# [Azione richiesta 1]
Aggiorna il testo su Kerosene Man riscrivendo il tratto da "STEVE WYNN Kerosene" fino a "e Bob Dylan.", con "power-pop" al posto di "jangle-pop".
# [Azione richiesta 2]
Rispondi a queste domande sul testo su Kerosene Man.
(a) In quale anno esce Kerosene Man?
(b) Di quale gruppo Steve Wynn era il leader?
(c) Quali artisti sono indicati come principali influenze?

# [Brano fornito]

=====

STEVE WYNN Kerosene Man - US 1990
STEVE WYNN
Kerosene Man - US 1990
Il 1990 oltre a segnare l’inizio di un
nuovo decennio, sancisce la scomparsa ufficiale dei Dream Syndicate (che si ricostituiranno solo molti anni dopo), il
cui leader, Steve Wynn, si mette in
proprio e pubblica Kerosene Man, primo album solista in cui Steve - tranne che
in un paio di episodi - si allontana dal suono tagliente del Sindacato del
Sogno, cercando soluzioni più eclettiche ed accessibili, creando un jangle-pop
intelligente ed ibrido, denso di umori diversi, le cui principali influenze
sono Alex Chilton, Lou Reed e Bob Dylan.

=====

# [Estratto dati]
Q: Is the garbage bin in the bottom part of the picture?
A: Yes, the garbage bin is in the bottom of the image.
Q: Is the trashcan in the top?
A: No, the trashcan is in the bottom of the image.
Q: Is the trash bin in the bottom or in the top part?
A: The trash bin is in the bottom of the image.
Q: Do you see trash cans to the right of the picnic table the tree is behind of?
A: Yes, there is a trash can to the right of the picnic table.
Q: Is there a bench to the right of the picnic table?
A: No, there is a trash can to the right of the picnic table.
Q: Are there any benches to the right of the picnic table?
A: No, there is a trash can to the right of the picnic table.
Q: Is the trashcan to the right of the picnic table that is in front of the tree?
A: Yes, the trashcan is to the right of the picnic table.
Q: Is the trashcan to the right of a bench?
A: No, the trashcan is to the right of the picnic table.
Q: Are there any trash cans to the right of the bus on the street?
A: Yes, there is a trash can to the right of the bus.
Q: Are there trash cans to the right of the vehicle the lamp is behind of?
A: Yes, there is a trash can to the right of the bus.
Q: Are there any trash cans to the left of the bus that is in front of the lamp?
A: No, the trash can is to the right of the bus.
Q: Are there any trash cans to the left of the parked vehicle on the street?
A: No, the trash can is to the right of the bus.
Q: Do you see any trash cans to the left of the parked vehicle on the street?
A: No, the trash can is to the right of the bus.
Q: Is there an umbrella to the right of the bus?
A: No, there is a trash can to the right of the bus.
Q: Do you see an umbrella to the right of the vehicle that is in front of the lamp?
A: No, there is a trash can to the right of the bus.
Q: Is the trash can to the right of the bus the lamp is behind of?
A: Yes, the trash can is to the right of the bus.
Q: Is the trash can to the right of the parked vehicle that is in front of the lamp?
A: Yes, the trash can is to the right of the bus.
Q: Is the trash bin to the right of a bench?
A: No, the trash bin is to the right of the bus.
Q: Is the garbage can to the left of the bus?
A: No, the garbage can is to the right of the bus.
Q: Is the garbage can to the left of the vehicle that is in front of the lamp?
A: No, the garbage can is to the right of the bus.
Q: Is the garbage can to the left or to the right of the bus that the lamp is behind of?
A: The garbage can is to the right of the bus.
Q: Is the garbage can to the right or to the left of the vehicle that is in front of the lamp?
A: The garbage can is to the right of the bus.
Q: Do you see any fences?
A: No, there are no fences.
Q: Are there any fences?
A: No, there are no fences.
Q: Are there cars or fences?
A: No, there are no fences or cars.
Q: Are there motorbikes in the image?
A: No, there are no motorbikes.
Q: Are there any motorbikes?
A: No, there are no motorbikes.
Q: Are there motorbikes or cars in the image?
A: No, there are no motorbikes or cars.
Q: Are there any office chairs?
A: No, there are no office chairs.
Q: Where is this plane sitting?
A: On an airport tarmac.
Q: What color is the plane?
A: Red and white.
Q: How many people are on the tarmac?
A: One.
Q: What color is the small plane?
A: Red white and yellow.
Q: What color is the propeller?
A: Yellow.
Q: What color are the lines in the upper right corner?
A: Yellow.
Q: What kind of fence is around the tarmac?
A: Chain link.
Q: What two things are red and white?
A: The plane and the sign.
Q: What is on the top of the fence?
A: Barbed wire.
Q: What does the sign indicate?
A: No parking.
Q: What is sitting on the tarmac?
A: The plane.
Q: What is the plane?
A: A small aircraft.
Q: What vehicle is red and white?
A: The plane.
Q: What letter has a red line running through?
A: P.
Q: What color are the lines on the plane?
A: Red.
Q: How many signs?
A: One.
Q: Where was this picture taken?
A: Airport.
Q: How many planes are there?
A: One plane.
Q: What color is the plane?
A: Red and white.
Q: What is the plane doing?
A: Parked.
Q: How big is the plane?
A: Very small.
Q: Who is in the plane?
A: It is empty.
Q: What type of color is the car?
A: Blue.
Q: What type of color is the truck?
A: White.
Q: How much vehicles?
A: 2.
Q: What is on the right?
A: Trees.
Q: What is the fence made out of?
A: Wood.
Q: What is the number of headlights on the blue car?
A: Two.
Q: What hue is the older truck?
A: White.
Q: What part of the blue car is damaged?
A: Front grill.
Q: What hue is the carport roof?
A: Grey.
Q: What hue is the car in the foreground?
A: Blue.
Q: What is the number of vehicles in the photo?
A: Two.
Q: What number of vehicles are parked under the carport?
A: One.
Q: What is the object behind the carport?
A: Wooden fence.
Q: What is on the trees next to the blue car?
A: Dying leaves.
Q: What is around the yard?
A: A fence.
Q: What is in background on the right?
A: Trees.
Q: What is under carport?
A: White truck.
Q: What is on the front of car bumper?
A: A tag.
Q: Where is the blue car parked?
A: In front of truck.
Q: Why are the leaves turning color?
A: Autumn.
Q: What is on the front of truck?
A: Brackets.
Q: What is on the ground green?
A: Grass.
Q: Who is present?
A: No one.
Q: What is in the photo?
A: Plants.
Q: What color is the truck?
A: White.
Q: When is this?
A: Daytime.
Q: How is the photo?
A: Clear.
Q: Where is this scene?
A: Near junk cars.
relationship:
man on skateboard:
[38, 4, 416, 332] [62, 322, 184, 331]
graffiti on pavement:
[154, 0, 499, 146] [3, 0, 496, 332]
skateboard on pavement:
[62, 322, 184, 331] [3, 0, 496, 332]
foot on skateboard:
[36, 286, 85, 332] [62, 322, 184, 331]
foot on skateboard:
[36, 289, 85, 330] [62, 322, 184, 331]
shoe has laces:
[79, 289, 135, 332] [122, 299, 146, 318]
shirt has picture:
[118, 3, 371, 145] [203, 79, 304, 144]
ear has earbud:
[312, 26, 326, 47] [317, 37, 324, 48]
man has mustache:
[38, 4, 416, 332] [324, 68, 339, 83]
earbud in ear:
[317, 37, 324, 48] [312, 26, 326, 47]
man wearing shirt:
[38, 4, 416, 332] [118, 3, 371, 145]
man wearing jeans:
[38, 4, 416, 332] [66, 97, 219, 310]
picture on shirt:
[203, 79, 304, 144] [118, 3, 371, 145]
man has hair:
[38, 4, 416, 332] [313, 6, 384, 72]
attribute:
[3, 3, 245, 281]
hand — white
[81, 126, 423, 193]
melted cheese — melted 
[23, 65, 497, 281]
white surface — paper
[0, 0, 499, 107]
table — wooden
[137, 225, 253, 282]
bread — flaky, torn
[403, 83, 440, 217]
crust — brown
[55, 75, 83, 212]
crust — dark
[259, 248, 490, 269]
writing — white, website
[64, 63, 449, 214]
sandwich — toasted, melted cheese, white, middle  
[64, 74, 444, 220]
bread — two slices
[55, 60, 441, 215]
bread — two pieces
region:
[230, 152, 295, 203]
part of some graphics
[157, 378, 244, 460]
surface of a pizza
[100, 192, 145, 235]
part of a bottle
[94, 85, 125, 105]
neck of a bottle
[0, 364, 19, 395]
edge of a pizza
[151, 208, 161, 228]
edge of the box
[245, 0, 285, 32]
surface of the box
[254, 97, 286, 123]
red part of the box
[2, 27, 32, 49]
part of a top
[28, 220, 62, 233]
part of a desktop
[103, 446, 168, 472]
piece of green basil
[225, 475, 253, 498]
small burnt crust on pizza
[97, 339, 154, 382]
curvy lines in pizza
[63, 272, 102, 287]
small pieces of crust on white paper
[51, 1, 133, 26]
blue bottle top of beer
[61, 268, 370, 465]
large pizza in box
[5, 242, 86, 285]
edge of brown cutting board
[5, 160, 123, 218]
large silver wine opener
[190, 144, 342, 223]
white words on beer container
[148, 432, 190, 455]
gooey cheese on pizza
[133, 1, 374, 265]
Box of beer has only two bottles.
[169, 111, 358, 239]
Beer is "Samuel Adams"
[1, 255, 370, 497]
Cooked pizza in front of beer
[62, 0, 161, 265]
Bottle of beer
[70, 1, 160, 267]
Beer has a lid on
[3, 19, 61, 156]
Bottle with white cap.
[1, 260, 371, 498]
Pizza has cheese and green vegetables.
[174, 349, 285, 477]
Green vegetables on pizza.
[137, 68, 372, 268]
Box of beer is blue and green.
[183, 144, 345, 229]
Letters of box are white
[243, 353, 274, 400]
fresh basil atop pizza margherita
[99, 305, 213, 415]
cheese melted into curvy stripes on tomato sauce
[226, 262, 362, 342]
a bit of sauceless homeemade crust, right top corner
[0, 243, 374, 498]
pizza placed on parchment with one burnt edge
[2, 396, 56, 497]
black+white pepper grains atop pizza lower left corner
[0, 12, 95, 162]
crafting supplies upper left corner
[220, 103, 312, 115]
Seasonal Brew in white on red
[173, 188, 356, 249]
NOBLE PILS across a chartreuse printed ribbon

=====

# [Soluzione esercizio 1]
STEVE WYNN Kerosene Man - US 1990
STEVE WYNN
Kerosene Man - US 1990
Il 1990 oltre a segnare l’inizio di un
nuovo decennio, sancisce la scomparsa ufficiale dei Dream Syndicate (che si ricostituiranno solo molti anni dopo), il
cui leader, Steve Wynn, si mette in
proprio e pubblica Kerosene Man, primo album solista in cui Steve - tranne che
in un paio di episodi - si allontana dal suono tagliente del Sindacato del
Sogno, cercando soluzioni più eclettiche ed accessibili, creando un power-pop
intelligente ed ibrido, denso di umori diversi, le cui principali influenze
sono Alex Chilton, Lou Reed e Bob Dylan.

# [Soluzione esercizio 2]
(a) Nel 1990.
(b) Dei Dream Syndicate.
(c) Alex Chilton, Lou Reed e Bob Dylan.